DIRECTIONS:
Every entry below needs to be repeated exactly.

[Change detection outputs]
☆ ☆ ☆ ☆ ☆ ☆ ☆

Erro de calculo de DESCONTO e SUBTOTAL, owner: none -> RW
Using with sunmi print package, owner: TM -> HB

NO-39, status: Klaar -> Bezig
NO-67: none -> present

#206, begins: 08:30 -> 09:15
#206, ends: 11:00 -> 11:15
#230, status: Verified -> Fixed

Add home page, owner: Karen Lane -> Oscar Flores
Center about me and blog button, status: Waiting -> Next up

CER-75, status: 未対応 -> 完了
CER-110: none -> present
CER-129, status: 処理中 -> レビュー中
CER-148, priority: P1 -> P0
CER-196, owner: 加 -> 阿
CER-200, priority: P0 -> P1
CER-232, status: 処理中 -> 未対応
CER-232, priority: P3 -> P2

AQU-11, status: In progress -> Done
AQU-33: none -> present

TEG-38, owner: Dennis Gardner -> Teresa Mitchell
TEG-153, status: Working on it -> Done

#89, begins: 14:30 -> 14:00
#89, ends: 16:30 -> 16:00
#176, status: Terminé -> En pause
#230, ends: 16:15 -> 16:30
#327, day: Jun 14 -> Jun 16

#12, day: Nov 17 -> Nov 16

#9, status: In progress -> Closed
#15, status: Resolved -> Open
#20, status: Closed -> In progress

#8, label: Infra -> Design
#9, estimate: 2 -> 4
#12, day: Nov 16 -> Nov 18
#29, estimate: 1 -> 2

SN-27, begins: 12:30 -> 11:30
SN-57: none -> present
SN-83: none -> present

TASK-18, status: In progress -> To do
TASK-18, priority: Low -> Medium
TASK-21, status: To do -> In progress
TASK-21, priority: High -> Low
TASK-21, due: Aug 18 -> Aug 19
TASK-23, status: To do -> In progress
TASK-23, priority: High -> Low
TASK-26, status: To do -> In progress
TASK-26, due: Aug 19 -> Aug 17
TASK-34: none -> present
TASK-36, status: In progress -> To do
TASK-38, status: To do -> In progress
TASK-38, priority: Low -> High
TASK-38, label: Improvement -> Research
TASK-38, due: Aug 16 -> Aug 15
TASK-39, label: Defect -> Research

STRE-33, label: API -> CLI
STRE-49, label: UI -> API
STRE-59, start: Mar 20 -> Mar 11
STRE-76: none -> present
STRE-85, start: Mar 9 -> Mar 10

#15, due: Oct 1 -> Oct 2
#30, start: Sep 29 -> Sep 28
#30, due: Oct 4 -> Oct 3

☆ ☆ ☆ ☆ ☆ ☆ ☆

SOLUTION FOR THIS PROBLEM:
Erro de calculo de DESCONTO e SUBTOTAL, owner: none -> RW
Using with sunmi print package, owner: TM -> HB

NO-39, status: Klaar -> Bezig
NO-67: none -> present

#206, begins: 08:30 -> 09:15
#206, ends: 11:00 -> 11:15
#230, status: Verified -> Fixed

Add home page, owner: Karen Lane -> Oscar Flores
Center about me and blog button, status: Waiting -> Next up

CER-75, status: 未対応 -> 完了
CER-110: none -> present
CER-129, status: 処理中 -> レビュー中
CER-148, priority: P1 -> P0
CER-196, owner: 加 -> 阿
CER-200, priority: P0 -> P1
CER-232, status: 処理中 -> 未対応
CER-232, priority: P3 -> P2

AQU-11, status: In progress -> Done
AQU-33: none -> present

TEG-38, owner: Dennis Gardner -> Teresa Mitchell
TEG-153, status: Working on it -> Done

#89, begins: 14:30 -> 14:00
#89, ends: 16:30 -> 16:00
#176, status: Terminé -> En pause
#230, ends: 16:15 -> 16:30
#327, day: Jun 14 -> Jun 16

#12, day: Nov 17 -> Nov 16

#9, status: In progress -> Closed
#15, status: Resolved -> Open
#20, status: Closed -> In progress

#8, label: Infra -> Design
#9, estimate: 2 -> 4
#12, day: Nov 16 -> Nov 18
#29, estimate: 1 -> 2

SN-27, begins: 12:30 -> 11:30
SN-57: none -> present
SN-83: none -> present

TASK-18, status: In progress -> To do
TASK-18, priority: Low -> Medium
TASK-21, status: To do -> In progress
TASK-21, priority: High -> Low
TASK-21, due: Aug 18 -> Aug 19
TASK-23, status: To do -> In progress
TASK-23, priority: High -> Low
TASK-26, status: To do -> In progress
TASK-26, due: Aug 19 -> Aug 17
TASK-34: none -> present
TASK-36, status: In progress -> To do
TASK-38, status: To do -> In progress
TASK-38, priority: Low -> High
TASK-38, label: Improvement -> Research
TASK-38, due: Aug 16 -> Aug 15
TASK-39, label: Defect -> Research

STRE-33, label: API -> CLI
STRE-49, label: UI -> API
STRE-59, start: Mar 20 -> Mar 11
STRE-76: none -> present
STRE-85, start: Mar 9 -> Mar 10

#15, due: Oct 1 -> Oct 2
#30, start: Sep 29 -> Sep 28
#30, due: Oct 4 -> Oct 3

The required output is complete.